The concept is a social experiment in which women are asked to describe their physical appearance while a sketch artist (who hasn’t seen them) draws them. Then a person who has recently met them is asked to describe them, and the sketch artist draws that description. The two drawings are compared and invariably the stranger’s description of the women’s appearance is more “beautiful”. The message? That we are more critical of ourselves than others are.

This video has resonated with a lot of people, and I have to admit that it touched me the first time I saw it. There are critics of the campaign as well, such as this blogger who argues that the message that the video is sending isn’t as wholesome as it appears. These women are judging themselves and being judged based solely on their physical appearance, and the definition of beauty that this video promotes is a narrow one (thin, white, blue eyes).

I completely agree with the criticisms of the advertisement. But in spite of that, I think that there is a broader message that we can take away from it.

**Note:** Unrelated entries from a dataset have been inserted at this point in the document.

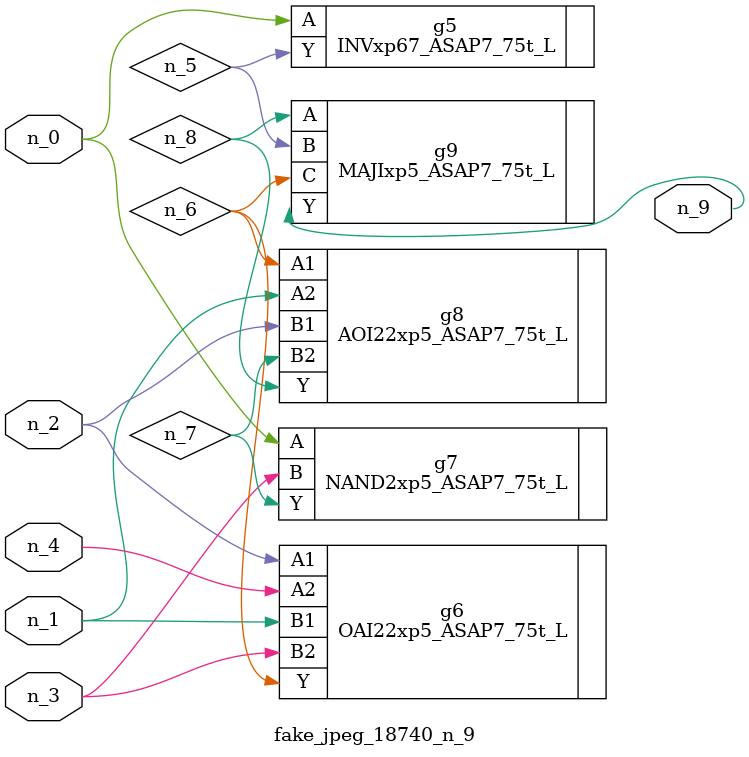
<source format=v>
module fake_jpeg_18740_n_9 (n_3, n_2, n_1, n_0, n_4, n_9);

input n_3;
input n_2;
input n_1;
input n_0;
input n_4;

output n_9;

wire n_8;
wire n_6;
wire n_5;
wire n_7;

INVxp67_ASAP7_75t_L g5 ( 
.A(n_0),
.Y(n_5)
);

OAI22xp5_ASAP7_75t_L g6 ( 
.A1(n_2),
.A2(n_4),
.B1(n_1),
.B2(n_3),
.Y(n_6)
);

NAND2xp5_ASAP7_75t_L g7 ( 
.A(n_0),
.B(n_3),
.Y(n_7)
);

AOI22xp5_ASAP7_75t_L g8 ( 
.A1(n_6),
.A2(n_1),
.B1(n_2),
.B2(n_7),
.Y(n_8)
);

MAJIxp5_ASAP7_75t_L g9 ( 
.A(n_8),
.B(n_5),
.C(n_6),
.Y(n_9)
);


endmodule
</source>
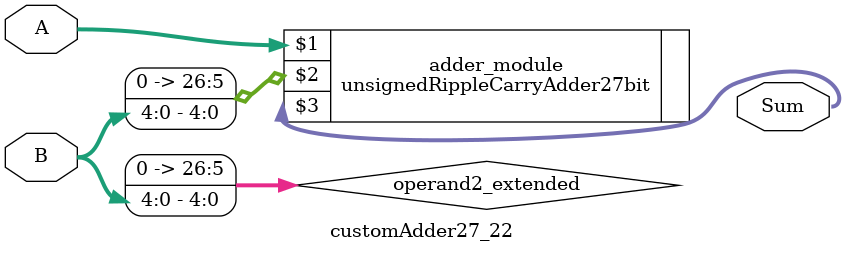
<source format=v>

module customAdder27_22(
                    input [26 : 0] A,
                    input [4 : 0] B,
                    
                    output [27 : 0] Sum
            );

    wire [26 : 0] operand2_extended;
    
    assign operand2_extended =  {22'b0, B};
    
    unsignedRippleCarryAdder27bit adder_module(
        A,
        operand2_extended,
        Sum
    );
    
endmodule
        
</source>
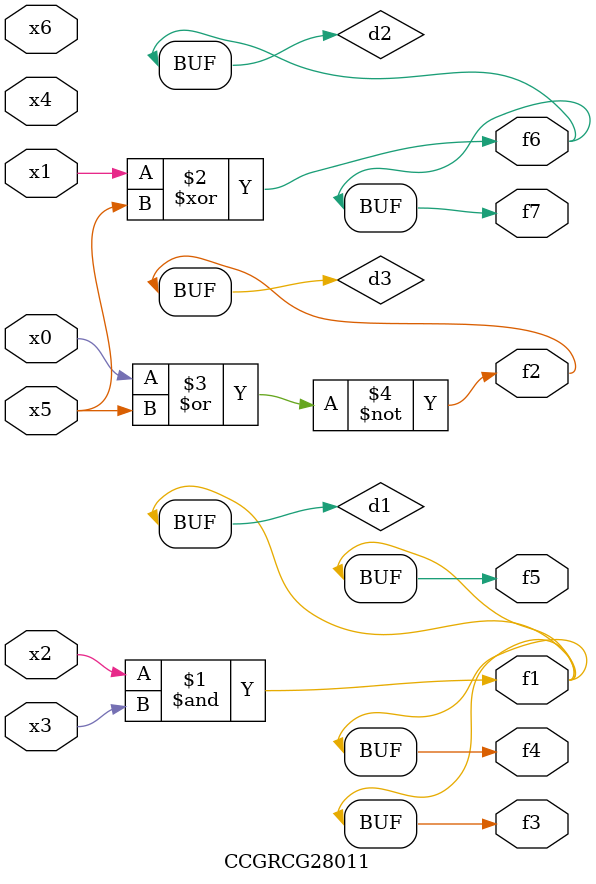
<source format=v>
module CCGRCG28011(
	input x0, x1, x2, x3, x4, x5, x6,
	output f1, f2, f3, f4, f5, f6, f7
);

	wire d1, d2, d3;

	and (d1, x2, x3);
	xor (d2, x1, x5);
	nor (d3, x0, x5);
	assign f1 = d1;
	assign f2 = d3;
	assign f3 = d1;
	assign f4 = d1;
	assign f5 = d1;
	assign f6 = d2;
	assign f7 = d2;
endmodule

</source>
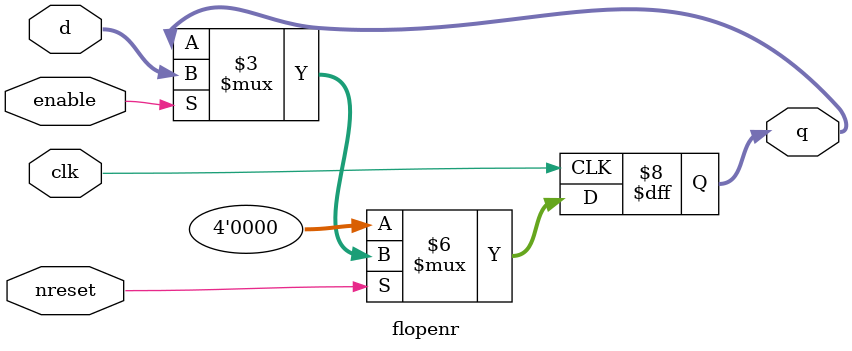
<source format=sv>
module flopenr #(
    parameter BITS = 'd4
) (
    input logic clk,
    nreset,
    enable,
    input logic [BITS-1:0] d,
    output logic [BITS-1:0] q
);

  always_ff @(posedge clk) begin
    if (~nreset) begin
      q <= '0;
    end else if (enable) begin
      q <= d;
    end
  end

endmodule

</source>
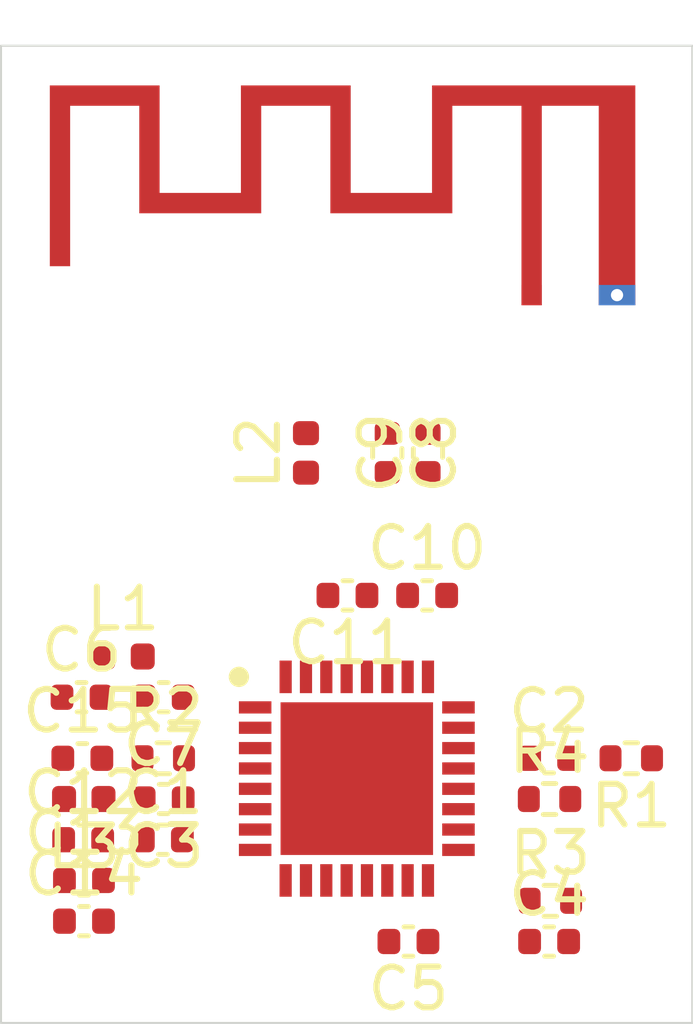
<source format=kicad_pcb>
(kicad_pcb
	(version 20240108)
	(generator "pcbnew")
	(generator_version "8.0")
	(general
		(thickness 1.6)
		(legacy_teardrops no)
	)
	(paper "A4")
	(layers
		(0 "F.Cu" signal)
		(31 "B.Cu" signal)
		(32 "B.Adhes" user "B.Adhesive")
		(33 "F.Adhes" user "F.Adhesive")
		(34 "B.Paste" user)
		(35 "F.Paste" user)
		(36 "B.SilkS" user "B.Silkscreen")
		(37 "F.SilkS" user "F.Silkscreen")
		(38 "B.Mask" user)
		(39 "F.Mask" user)
		(40 "Dwgs.User" user "User.Drawings")
		(41 "Cmts.User" user "User.Comments")
		(42 "Eco1.User" user "User.Eco1")
		(43 "Eco2.User" user "User.Eco2")
		(44 "Edge.Cuts" user)
		(45 "Margin" user)
		(46 "B.CrtYd" user "B.Courtyard")
		(47 "F.CrtYd" user "F.Courtyard")
		(48 "B.Fab" user)
		(49 "F.Fab" user)
		(50 "User.1" user)
		(51 "User.2" user)
		(52 "User.3" user)
		(53 "User.4" user)
		(54 "User.5" user)
		(55 "User.6" user)
		(56 "User.7" user)
		(57 "User.8" user)
		(58 "User.9" user)
	)
	(setup
		(pad_to_mask_clearance 0)
		(allow_soldermask_bridges_in_footprints no)
		(pcbplotparams
			(layerselection 0x00010fc_ffffffff)
			(plot_on_all_layers_selection 0x0000000_00000000)
			(disableapertmacros no)
			(usegerberextensions no)
			(usegerberattributes yes)
			(usegerberadvancedattributes yes)
			(creategerberjobfile yes)
			(dashed_line_dash_ratio 12.000000)
			(dashed_line_gap_ratio 3.000000)
			(svgprecision 4)
			(plotframeref no)
			(viasonmask no)
			(mode 1)
			(useauxorigin no)
			(hpglpennumber 1)
			(hpglpenspeed 20)
			(hpglpendiameter 15.000000)
			(pdf_front_fp_property_popups yes)
			(pdf_back_fp_property_popups yes)
			(dxfpolygonmode yes)
			(dxfimperialunits yes)
			(dxfusepcbnewfont yes)
			(psnegative no)
			(psa4output no)
			(plotreference yes)
			(plotvalue yes)
			(plotfptext yes)
			(plotinvisibletext no)
			(sketchpadsonfab no)
			(subtractmaskfromsilk no)
			(outputformat 1)
			(mirror no)
			(drillshape 1)
			(scaleselection 1)
			(outputdirectory "")
		)
	)
	(net 0 "")
	(net 1 "GNDREF")
	(net 2 "Net-(AE1-Pad2)")
	(net 3 "Net-(IC1-VDDA1)")
	(net 4 "Net-(IC1-CHIP_PU)")
	(net 5 "Net-(IC1-GPIO13)")
	(net 6 "Net-(IC1-GPIO12)")
	(net 7 "Net-(IC1-ANT)")
	(net 8 "Net-(Y1-X1)")
	(net 9 "Net-(IC1-XTAL_N)")
	(net 10 "Net-(IC1-VDDA3P3_1)")
	(net 11 "unconnected-(IC1-U0TXD-Pad21)")
	(net 12 "unconnected-(IC1-MTDO-Pad13)")
	(net 13 "Net-(IC1-GPIO9)")
	(net 14 "unconnected-(IC1-SDIO_DATA2-Pad27)")
	(net 15 "unconnected-(IC1-SDIO_CMD-Pad23)")
	(net 16 "unconnected-(IC1-MTDI-Pad11)")
	(net 17 "unconnected-(IC1-MTMS-Pad10)")
	(net 18 "unconnected-(IC1-GPIO3-Pad9)")
	(net 19 "unconnected-(IC1-MTCK-Pad12)")
	(net 20 "unconnected-(IC1-SDIO_DATA0-Pad25)")
	(net 21 "Net-(IC1-GPIO15)")
	(net 22 "unconnected-(IC1-SDIO_DATA3-Pad28)")
	(net 23 "unconnected-(IC1-GPIO8-Pad14)")
	(net 24 "unconnected-(IC1-GPIO14-Pad18)")
	(net 25 "unconnected-(IC1-SDIO_CLK-Pad24)")
	(net 26 "Net-(IC1-XTAL_P)")
	(net 27 "unconnected-(IC1-U0RXD-Pad22)")
	(net 28 "unconnected-(IC1-XTAL_32K_P-Pad6)")
	(net 29 "unconnected-(IC1-GPIO2-Pad8)")
	(net 30 "unconnected-(IC1-SDIO_DATA1-Pad26)")
	(net 31 "unconnected-(IC1-XTAL_32K_N-Pad7)")
	(net 32 "Net-(Q2-B)")
	(footprint "Resistor_SMD:R_0402_1005Metric" (layer "F.Cu") (at 129.51 94))
	(footprint "Capacitor_SMD:C_0402_1005Metric" (layer "F.Cu") (at 118 90.5))
	(footprint "Resistor_SMD:R_0402_1005Metric" (layer "F.Cu") (at 119.99 90.5))
	(footprint "Capacitor_SMD:C_0402_1005Metric" (layer "F.Cu") (at 129.48 95))
	(footprint "Capacitor_SMD:C_0402_1005Metric" (layer "F.Cu") (at 117.98 89))
	(footprint "ESP32-C6FH4:QFN50P500X500X90-33N" (layer "F.Cu") (at 124.75 91))
	(footprint "Capacitor_SMD:C_0402_1005Metric" (layer "F.Cu") (at 118.04 94.5))
	(footprint "Capacitor_SMD:C_0402_1005Metric" (layer "F.Cu") (at 129.48 90.5))
	(footprint "Capacitor_SMD:C_0402_1005Metric" (layer "F.Cu") (at 126.5 83 90))
	(footprint "Capacitor_SMD:C_0402_1005Metric" (layer "F.Cu") (at 118.02 92.5))
	(footprint "Capacitor_SMD:C_0402_1005Metric" (layer "F.Cu") (at 124.52 86.5 180))
	(footprint "Resistor_SMD:R_0402_1005Metric" (layer "F.Cu") (at 129.49 91.5))
	(footprint "Capacitor_SMD:C_0402_1005Metric" (layer "F.Cu") (at 126.48 86.5))
	(footprint "Resistor_SMD:R_0402_1005Metric" (layer "F.Cu") (at 131.5 90.5 180))
	(footprint "Capacitor_SMD:C_0402_1005Metric" (layer "F.Cu") (at 119.98 92.5))
	(footprint "RF_Antenna:Texas_SWRA117D_2.4GHz_Left" (layer "F.Cu") (at 129.05 79.125))
	(footprint "Inductor_SMD:L_0402_1005Metric" (layer "F.Cu") (at 123.5 83 90))
	(footprint "Capacitor_SMD:C_0402_1005Metric" (layer "F.Cu") (at 126.02 95 180))
	(footprint "Inductor_SMD:L_0402_1005Metric" (layer "F.Cu") (at 118.035 91.5 180))
	(footprint "Capacitor_SMD:C_0402_1005Metric" (layer "F.Cu") (at 120 91.5 180))
	(footprint "Capacitor_SMD:C_0402_1005Metric" (layer "F.Cu") (at 118.04 93.5))
	(footprint "Capacitor_SMD:C_0402_1005Metric" (layer "F.Cu") (at 120 89 180))
	(footprint "Capacitor_SMD:C_0402_1005Metric" (layer "F.Cu") (at 125.5 83 -90))
	(footprint "Inductor_SMD:L_0402_1005Metric" (layer "F.Cu") (at 119 88))
	(gr_rect
		(start 116 73)
		(end 133 97)
		(stroke
			(width 0.05)
			(type default)
		)
		(fill none)
		(layer "Edge.Cuts")
		(uuid "823c74f1-2622-4209-813b-547feed11fbd")
	)
)
</source>
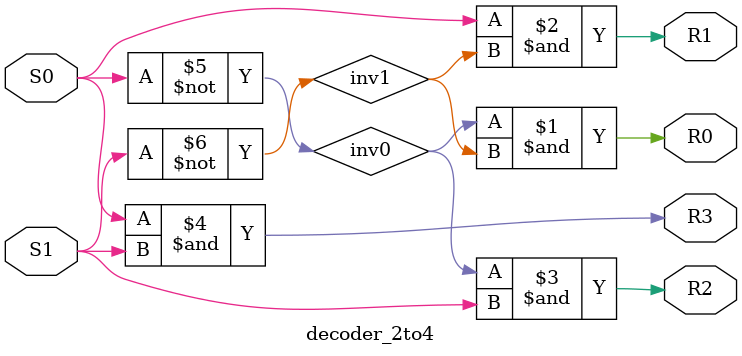
<source format=v>
module decoder_2to4 (S0,S1,R0,R1,R2,R3);

    input   S0, S1;
    output  R0,R1,R2,R3;

    wire inv0,inv1;

    not G1 (inv0,S0),
        G2 (inv1,S1);

    and G3 (R0,inv0,inv1),
        G4 (R1,S0,inv1),
        G5 (R2,inv0,S1),
        G6 (R3,S0,S1);

endmodule
</source>
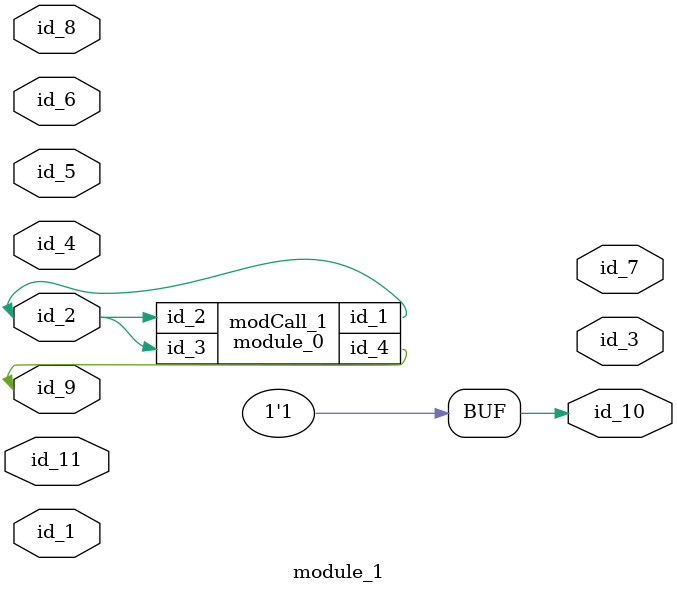
<source format=v>
module module_0 (
    id_1,
    id_2,
    id_3,
    id_4
);
  inout wire id_4;
  input wire id_3;
  input wire id_2;
  output wire id_1;
  assign id_1 = id_4;
  wire id_5;
endmodule
module module_1 (
    id_1,
    id_2,
    id_3,
    id_4,
    id_5,
    id_6,
    id_7,
    id_8,
    id_9,
    id_10,
    id_11
);
  input wire id_11;
  output wire id_10;
  inout wire id_9;
  inout wire id_8;
  output wire id_7;
  inout wire id_6;
  inout wire id_5;
  input wire id_4;
  output wire id_3;
  inout wire id_2;
  inout wire id_1;
  module_0 modCall_1 (
      id_2,
      id_2,
      id_2,
      id_9
  );
  assign id_10 = (1);
endmodule

</source>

We’re critical about more than just our physical appearance. We frame characteristics about ourselves in certain ways, ways that are not always flattering. I can’t even count the number of people I know who admittedly call themselves stupid, annoying, talentless, unlovable…and on and on. What would a social experiment look like where men and women were asked to describe their personalities, and then people who knew them do the same? I would wager that we would still be harsher critics of ourselves. It doesn’t matter what aspect of ourselves we’re labelling, the truth is that we’re hard on ourselves. This advertisement focused on physical beauty, but when we watch it we know that our self-condemnation doesn’t end there. And I think that is the message that’s resonating with people.

I wish that the Dove campaign had included non-physical traits as part of its experiment. Instead of turning people off by focusing on a confining standard of beauty, it could have really opened people up to looking inside themselves and questioning the stories that we tell ourselves about who we are. The campaign is imperfect, but it still begs the question: how do you describe yourself?